それらを解決し、新しい価値を提供する目標を掲げるツールがお目見えした。名古屋大学や、インテリアなどを手掛けるオリバー、東芝グループをはじめとしたコンソ―シアムが開発中の「遠隔診療BOX」。センシング技術などを駆使してさまざまな機能を盛り込み、プライバシーも守る。来年の実装をめざしている。
東京ビッグサイトで今月あった「国際モダンホスピタルショウ2022」で、実機が一般向けに初めて披露された。中の椅子に座って画面に向き合う人たちの姿が見られた。非接触の画面も準備。体の中の構造などの画面がデモされた。
電話ボックスほどの大さで、内部には、人工知能(AI)を活用した健康サポートアプリケーションや、各種デバイスをシームレスにつなぐIoTゲートウエイを備える。バイタルデータなどもすぐ共有され、感情分析を活用して、受診者が緊張していないか、説明に納得しているか、といったことをつかみながら、医師がつかみながら話すといったこともできる。

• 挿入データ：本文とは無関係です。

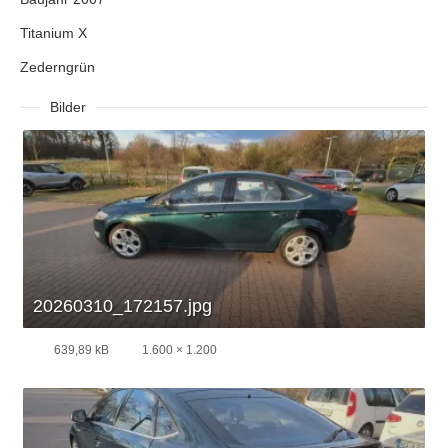
Titanium X
Zederngrün
Bilder
20260310_172157.jpg
639,89 kB
1.600 × 1.200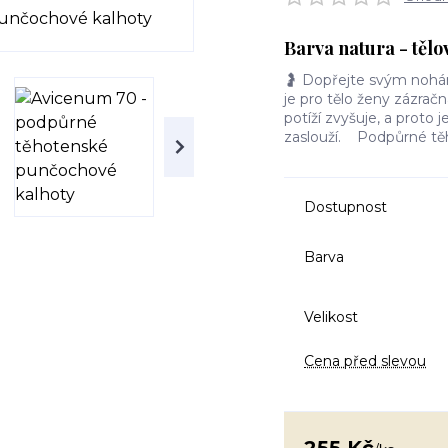
Barva natura - tělo
🤰 Dopřejte svým nohá
je pro tělo ženy zázračná
potíží zvyšuje, a proto 
zaslouží. Podpůrné tě
Dostupnost
Barva
Velikost
Cena před slevou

診察の現場では、絵や図などを使って受診者に説明する場面も多いが、そうしたデータを準備することで、よりコミュニケーションをしやすくする。文字のログを残して共有するといったことも想定される。
こうしたツールを職場に置けば、例えば、医療機関にかかるために休暇をとる、といった代わりに、休み時間を活用するなど、手軽に医療を受けられる可能性もある。また、駅や空港といった公共スペースに設置することも想定されそうだ。
コンソーシアムに参画している名古屋大の大山慎太郎准教授は「遠隔診療は、時間・場所の制約を受けないといった面が注目されがちだが、対面診療の単なる『置き換え』ではなく、新しい付加価値を提供できるポテンシャルがある。こうしたソリューションを通じて、患者満足度を高める『ペイシェントエクスペリエンス』を実現したい」。
これらのデバイスを活用すれば、日本国内の医師と海外の患者をつなぐことも容易になり、「レベルが高い日本の医療を輸出する一助になる可能性もある」と展望する。